The haze gradually cleared from Laral’s head. “Andy, come help me with my
armor. Sed, saddle my horse, then keep saddling them. Get Hal and men from the
garrison to help you.” The older squire sped off for the stables. Laral
bellowed across the yard, “Captain Nors!” Soldiers kept bashing their sparring
partners, but their commander stopped his inspection to acknowledge Laral.
“Have the men line up and count off, one-two, one-two. The ones ride with me,
the twos stay here.”

“Ride
where, sir? Have you heard from the king?”

“Send
the twos into town to round up the militia, and have them count off the same
way. They’re to be ready to march in two hours.” He started for the keep, but paused
sharply on the steps. What was he
doing
? A mysterious message claimed Kelyn
needed him, and he so easily tossed aside his vow to Arryk? Did this summons
comply with Arryk’s wishes? Did Kelyn call him to take up arms against Fiera?
Was Arryk dead, and by whose hand? Oh, Goddess spare him, this was it.
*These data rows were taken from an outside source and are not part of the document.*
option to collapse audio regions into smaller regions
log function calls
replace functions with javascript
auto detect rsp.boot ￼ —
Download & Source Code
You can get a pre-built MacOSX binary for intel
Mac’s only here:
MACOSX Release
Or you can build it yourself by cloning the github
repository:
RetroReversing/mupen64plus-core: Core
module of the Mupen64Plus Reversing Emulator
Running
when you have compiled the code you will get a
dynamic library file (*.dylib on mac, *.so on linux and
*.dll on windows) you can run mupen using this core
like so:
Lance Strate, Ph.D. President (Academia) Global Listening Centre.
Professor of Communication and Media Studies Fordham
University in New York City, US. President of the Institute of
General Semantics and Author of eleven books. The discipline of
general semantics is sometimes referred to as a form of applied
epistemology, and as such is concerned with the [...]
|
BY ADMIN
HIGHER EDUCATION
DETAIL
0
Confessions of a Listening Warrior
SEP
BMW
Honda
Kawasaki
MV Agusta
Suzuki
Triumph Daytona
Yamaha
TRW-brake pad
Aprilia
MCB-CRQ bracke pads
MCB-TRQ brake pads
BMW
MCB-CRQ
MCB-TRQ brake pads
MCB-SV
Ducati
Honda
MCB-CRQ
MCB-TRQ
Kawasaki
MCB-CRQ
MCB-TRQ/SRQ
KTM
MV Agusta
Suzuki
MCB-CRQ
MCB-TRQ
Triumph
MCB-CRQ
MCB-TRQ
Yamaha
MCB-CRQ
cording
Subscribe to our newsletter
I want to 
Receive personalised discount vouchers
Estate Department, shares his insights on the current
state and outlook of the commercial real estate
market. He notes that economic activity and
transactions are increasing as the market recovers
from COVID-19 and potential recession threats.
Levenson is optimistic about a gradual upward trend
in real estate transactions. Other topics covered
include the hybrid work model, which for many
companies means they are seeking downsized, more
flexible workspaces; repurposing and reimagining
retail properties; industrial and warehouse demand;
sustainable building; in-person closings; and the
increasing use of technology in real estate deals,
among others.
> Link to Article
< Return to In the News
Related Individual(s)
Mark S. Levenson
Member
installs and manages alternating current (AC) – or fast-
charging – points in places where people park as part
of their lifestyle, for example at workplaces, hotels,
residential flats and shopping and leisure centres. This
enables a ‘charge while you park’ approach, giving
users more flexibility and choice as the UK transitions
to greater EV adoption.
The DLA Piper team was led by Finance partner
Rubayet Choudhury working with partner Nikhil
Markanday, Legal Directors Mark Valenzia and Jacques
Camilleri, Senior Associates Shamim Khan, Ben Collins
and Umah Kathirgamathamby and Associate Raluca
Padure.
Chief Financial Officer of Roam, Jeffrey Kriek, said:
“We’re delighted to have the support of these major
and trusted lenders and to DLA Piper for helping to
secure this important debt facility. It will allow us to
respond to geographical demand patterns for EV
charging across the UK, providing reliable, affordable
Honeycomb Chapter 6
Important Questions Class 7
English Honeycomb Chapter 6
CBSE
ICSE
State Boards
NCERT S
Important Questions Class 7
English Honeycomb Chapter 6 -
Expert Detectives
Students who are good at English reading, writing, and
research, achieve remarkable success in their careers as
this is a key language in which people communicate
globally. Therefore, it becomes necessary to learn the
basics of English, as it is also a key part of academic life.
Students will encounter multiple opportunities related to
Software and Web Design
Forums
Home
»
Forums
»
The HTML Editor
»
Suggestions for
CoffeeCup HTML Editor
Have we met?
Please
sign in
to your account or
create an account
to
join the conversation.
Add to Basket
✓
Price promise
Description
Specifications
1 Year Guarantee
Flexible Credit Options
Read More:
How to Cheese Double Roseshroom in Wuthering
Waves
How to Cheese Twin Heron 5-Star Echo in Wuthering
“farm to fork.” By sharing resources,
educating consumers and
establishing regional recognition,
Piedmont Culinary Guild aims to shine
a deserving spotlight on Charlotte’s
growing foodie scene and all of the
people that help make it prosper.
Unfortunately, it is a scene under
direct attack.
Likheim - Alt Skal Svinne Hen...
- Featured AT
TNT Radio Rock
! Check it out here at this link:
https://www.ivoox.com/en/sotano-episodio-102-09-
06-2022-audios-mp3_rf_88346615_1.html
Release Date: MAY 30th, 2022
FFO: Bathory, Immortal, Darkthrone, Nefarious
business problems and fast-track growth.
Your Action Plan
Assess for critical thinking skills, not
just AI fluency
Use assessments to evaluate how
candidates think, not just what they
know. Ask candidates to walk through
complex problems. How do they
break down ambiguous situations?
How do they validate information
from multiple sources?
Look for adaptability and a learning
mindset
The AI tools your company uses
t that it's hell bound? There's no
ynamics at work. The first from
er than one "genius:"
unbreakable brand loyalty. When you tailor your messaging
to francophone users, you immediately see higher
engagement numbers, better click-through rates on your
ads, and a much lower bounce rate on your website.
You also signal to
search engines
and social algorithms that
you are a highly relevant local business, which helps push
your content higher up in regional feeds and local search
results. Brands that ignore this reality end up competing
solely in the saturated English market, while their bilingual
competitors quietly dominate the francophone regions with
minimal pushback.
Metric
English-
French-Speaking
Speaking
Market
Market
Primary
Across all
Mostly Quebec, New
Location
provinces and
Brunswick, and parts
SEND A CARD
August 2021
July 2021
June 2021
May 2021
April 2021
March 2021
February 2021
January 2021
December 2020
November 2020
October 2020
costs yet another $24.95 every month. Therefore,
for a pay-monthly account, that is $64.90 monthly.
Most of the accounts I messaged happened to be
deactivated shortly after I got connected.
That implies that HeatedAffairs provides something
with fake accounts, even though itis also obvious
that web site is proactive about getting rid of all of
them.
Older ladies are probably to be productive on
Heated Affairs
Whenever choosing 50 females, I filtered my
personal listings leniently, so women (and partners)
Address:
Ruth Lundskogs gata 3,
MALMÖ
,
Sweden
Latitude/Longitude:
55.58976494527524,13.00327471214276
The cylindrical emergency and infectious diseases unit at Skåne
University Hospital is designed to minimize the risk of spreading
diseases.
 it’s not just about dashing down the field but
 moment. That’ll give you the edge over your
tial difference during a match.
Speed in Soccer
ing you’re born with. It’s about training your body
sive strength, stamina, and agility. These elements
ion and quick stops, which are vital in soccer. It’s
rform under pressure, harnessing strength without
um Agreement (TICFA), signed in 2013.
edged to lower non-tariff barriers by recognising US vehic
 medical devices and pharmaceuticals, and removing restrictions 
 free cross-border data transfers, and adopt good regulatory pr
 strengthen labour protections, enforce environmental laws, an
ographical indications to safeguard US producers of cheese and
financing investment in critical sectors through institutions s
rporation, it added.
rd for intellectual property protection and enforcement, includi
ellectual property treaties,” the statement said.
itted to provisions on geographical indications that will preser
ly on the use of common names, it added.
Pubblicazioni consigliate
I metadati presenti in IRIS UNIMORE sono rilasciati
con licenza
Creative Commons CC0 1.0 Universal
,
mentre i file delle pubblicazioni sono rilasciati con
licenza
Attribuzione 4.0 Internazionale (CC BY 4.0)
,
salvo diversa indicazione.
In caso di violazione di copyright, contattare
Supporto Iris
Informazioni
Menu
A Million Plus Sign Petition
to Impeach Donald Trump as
The
choice he had dreaded all his knighted life.

“Da?
You look sick again.” Andryn stood on the steps, watching him apprehensively.
“Do you want me fetch your armor?”

Laral
wrapped an arm tight around his son’s shoulders and they entered the keep
together. “Go find your mum.”

Bethyn
heard Andy’s version of things by the time she joined Laral in their chambers.
She took one look at the gray surcoat and mail hauberk lying across the bed and
demanded, “Is this absurd story true?”

“Mum,
I
told
you—” Andy said.

Bethyn
ignored him. Tears sprang into large, frightened eyes as she advanced on Laral.
He stopped shoving wool socks into a satchel and stood to face her. “You’re
leaving because a bird told you to?”

“Thorn
Kingshield told me to. I’ve not heard from him in twenty years, Wren. It
is
absurd.
It’s too absurd not to be true.” He edged around her, tossed the satchel on the
foot of the bed, and ordered, “Andy, undershirts, a wool blanket.” He felt
Bethyn glaring at his back. Pretending to ignore it, he tugged off the
sweat-stained jerkin he always wore in the training yard and retrieved an
undershirt of soft black wool from his son.

“What’s
this, Da?” Andryn asked, lifting a small cloth doll from the satchel. It wore
the blue surcoat of an Aralorri knight and flopped limply in his hand.

“That’s
a protection charm. Put it back.” Poor Ruthan. The falcon hadn’t mentioned her.
Was she dead, too?

Over
the black undershirt he put on a quilted doublet and had Andryn lace it closed
down each side.

“Like
this?” the boy asked.

“That’s
fine,” Laral said, all the while watching Bethyn from the corner of his eye. She
wiped a tear angrily off her face and hugged her arms over her chest; the fingers
of her left hand kneaded her right arm as if it were the neck of a lute. Never
still, those fingers. He often wondered if she thought in music. If so, she was
playing a call to arms in her head while she rallied choice words like staccato
notes. Her eyes settled on the yellow lightning bolt blazing across the front
of the surcoat, and her shoulders slumped in a sign of surrender.

Her
fingers traced the embroidery. “I remember my father and brother riding out in
a hurry like this. I was so young and stupid that I was excited about it.”

“It
is
exciting, Mum!” Andryn cried.

She
chose not to tell her son that both her father and her brother came back to her
as ashes in tiny leather pouches. “I suppose, with everything else that’s
happening, we’d be foolish to laugh off this bird. But, Laral … who are you
riding off to fight for?”

 Tenderly
he brushed a tangled lock of silk-soft brown hair off her neck. “I’m not sure.
That bird was damned vague. I’m not turning my back on Arryk. I’ll find him
first, whether he’s dead or alive, then I’ll know what to do. If Kelyn can’t
understand that, well.... I have to be able to come home to you, Wren.”